**Work instructions**
Find the line that contains "middle tip: (1250, 1438)"; then retype it and each line after it, exactly, through the final line of the data below.

Per-instance keypoint data

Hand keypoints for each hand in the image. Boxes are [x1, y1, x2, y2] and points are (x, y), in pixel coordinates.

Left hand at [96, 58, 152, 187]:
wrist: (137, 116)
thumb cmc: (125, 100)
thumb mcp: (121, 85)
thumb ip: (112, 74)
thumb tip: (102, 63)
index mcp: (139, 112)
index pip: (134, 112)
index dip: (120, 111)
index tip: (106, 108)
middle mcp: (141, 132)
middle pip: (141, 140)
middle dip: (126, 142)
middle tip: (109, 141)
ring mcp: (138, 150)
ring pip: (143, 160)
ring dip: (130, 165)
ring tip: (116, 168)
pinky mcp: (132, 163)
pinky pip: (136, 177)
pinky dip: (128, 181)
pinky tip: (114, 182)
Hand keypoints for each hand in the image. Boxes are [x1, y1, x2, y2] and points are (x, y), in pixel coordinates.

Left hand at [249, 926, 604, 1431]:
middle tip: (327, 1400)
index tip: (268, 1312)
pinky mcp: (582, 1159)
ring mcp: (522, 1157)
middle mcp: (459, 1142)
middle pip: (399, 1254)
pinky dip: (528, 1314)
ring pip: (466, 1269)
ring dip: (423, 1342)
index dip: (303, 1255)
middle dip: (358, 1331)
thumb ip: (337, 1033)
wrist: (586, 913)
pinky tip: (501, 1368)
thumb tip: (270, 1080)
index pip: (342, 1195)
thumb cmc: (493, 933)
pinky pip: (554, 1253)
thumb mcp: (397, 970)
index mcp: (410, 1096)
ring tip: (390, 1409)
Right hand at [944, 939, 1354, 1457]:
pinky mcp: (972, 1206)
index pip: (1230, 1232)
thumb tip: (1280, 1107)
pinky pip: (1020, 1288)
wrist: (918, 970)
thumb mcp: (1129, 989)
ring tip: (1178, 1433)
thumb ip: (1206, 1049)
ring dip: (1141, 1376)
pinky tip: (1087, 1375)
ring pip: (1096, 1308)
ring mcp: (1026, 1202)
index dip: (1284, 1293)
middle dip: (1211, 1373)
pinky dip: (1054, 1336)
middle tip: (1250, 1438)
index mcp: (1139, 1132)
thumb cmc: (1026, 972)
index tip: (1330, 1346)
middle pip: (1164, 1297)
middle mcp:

**Output of the exercise**
middle tip: (1250, 1438)
index mcp: (1139, 1132)
thumb cmc: (1026, 972)
index tip: (1330, 1346)
middle pip: (1164, 1297)
middle mcp:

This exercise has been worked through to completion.